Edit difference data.
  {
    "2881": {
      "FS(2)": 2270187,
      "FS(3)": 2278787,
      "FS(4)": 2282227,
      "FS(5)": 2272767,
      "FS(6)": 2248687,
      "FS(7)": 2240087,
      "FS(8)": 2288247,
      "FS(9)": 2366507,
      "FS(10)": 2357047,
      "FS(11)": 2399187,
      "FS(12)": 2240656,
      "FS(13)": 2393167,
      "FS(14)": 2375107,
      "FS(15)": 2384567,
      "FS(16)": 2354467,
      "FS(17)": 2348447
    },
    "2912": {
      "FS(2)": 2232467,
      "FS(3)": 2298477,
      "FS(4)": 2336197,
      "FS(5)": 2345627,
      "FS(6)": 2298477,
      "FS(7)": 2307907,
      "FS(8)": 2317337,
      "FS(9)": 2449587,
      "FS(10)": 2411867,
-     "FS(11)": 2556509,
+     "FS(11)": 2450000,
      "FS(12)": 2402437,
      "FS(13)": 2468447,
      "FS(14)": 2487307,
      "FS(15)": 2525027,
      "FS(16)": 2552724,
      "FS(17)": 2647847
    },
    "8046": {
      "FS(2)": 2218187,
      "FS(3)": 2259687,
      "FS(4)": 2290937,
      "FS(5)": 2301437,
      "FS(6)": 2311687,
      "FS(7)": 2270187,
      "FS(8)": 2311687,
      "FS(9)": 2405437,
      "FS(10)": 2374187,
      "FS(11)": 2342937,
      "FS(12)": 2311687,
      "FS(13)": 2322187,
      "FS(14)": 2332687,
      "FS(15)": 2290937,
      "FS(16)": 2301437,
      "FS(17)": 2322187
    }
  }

WORK REQUIRED.
The data above is to be given again, with every line exact.

OUTPUT OF THE EXERCISE.
  {
    "2881": {
      "FS(2)": 2270187,
      "FS(3)": 2278787,
      "FS(4)": 2282227,
      "FS(5)": 2272767,
      "FS(6)": 2248687,
      "FS(7)": 2240087,
      "FS(8)": 2288247,
      "FS(9)": 2366507,
      "FS(10)": 2357047,
      "FS(11)": 2399187,
      "FS(12)": 2240656,
      "FS(13)": 2393167,
      "FS(14)": 2375107,
      "FS(15)": 2384567,
      "FS(16)": 2354467,
      "FS(17)": 2348447
    },
    "2912": {
      "FS(2)": 2232467,
      "FS(3)": 2298477,
      "FS(4)": 2336197,
      "FS(5)": 2345627,
      "FS(6)": 2298477,
      "FS(7)": 2307907,
      "FS(8)": 2317337,
      "FS(9)": 2449587,
      "FS(10)": 2411867,
-     "FS(11)": 2556509,
+     "FS(11)": 2450000,
      "FS(12)": 2402437,
      "FS(13)": 2468447,
      "FS(14)": 2487307,
      "FS(15)": 2525027,
      "FS(16)": 2552724,
      "FS(17)": 2647847
    },
    "8046": {
      "FS(2)": 2218187,
      "FS(3)": 2259687,
      "FS(4)": 2290937,
      "FS(5)": 2301437,
      "FS(6)": 2311687,
      "FS(7)": 2270187,
      "FS(8)": 2311687,
      "FS(9)": 2405437,
      "FS(10)": 2374187,
      "FS(11)": 2342937,
      "FS(12)": 2311687,
      "FS(13)": 2322187,
      "FS(14)": 2332687,
      "FS(15)": 2290937,
      "FS(16)": 2301437,
      "FS(17)": 2322187
    }
  }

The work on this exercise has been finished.